The outbreak of the war in Iran has clearly rattled investors and created a few clear winners — mostly energy stocks — and losers — consumer staples, airlines, and, well, more or else everything else.

But there is one interesting outlier to that Manichaean market dynamic.

Software shares — often the same companies that the market was giving up for dead just a few weeks ago due to overexpectations of an AI-driven disruption — have been holding up remarkably well.

These companies, including Intuit, ServiceNow, Datadog, Snowflake, IBM, Workday, and Oracle, have actually had a pretty decent run since the war started with a combined US-Israeli attack on Iran last weekend.

A new note from RBC Capital’s Rishi Jaluria suggests this isn’t just a fluke. Looking at the performance of software stocks during periods of geopolitical stress and market volatility over the last 10 and 25 years, his team found that software shares appear fairly well insulated when these broader shocks hit. RBC wrote:

“The defensive nature of SaaS models and the mission-critical nature of many core software systems at the enterprise level (e.g., in the absence of mass layoffs that may create seat-based headwinds, geopolitical uncertainty and/or market volatility typically will not cause an enterprise CIO to consider ripping out their ERP, CRM, Cyber systems, etc.”

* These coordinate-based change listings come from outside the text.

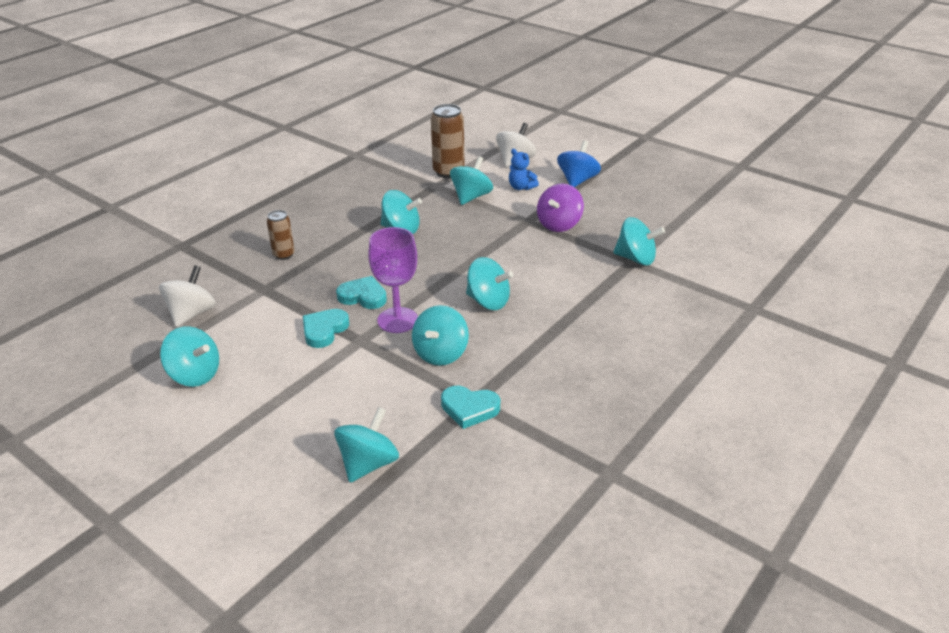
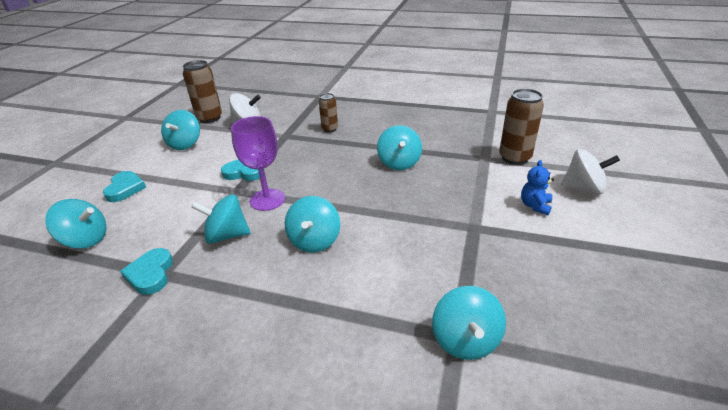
camera: 70 degrees right, 0 degrees up
(133, 347) = (210, 118): none -> brown can
(363, 296) = (293, 175): turquoise heart -> turquoise heart (125, 189)
(471, 197) = (484, 181): turquoise spinning top -> none
(559, 224) = (487, 252): purple spinning top -> none
(577, 180) = (596, 242): blue spinning top -> none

I briefly got Jaluria on the phone yesterday, and he explained a bit more about why he thinks investors might see software as a decent place to hide out from the current chaos.

“With everything in the Middle East, you have to think about not just oil and gas input prices but also supply chains,” he said. “With software, you’re not really thinking about that.”

In other words, there is no equivalent of a closure of the Strait of Hormuz that software investors have to worry about.

Others suggested that the near-term profitability of these giant software companies — aside from concerns about potential long-term disruption from AI — may look different in the face of the economic uncertainty that seems to be growing with the war, especially after a sell-off that has left them relatively attractively valued.

Mark Moerdler, who covers software stocks for Bernstein Research, says that while the AI worries are clearly real, software companies continue to be highly productive cash cows.

“Everyone is afraid that AI is a massive disruptor, and all these articles you read talk about AI as massive disruptor or the world is ending or whatever,” he said. “You don’t see it in the fundamental numbers of the companies I cover. They are delivering GAAP profits, free cash flow, and they’re good investment ideas.”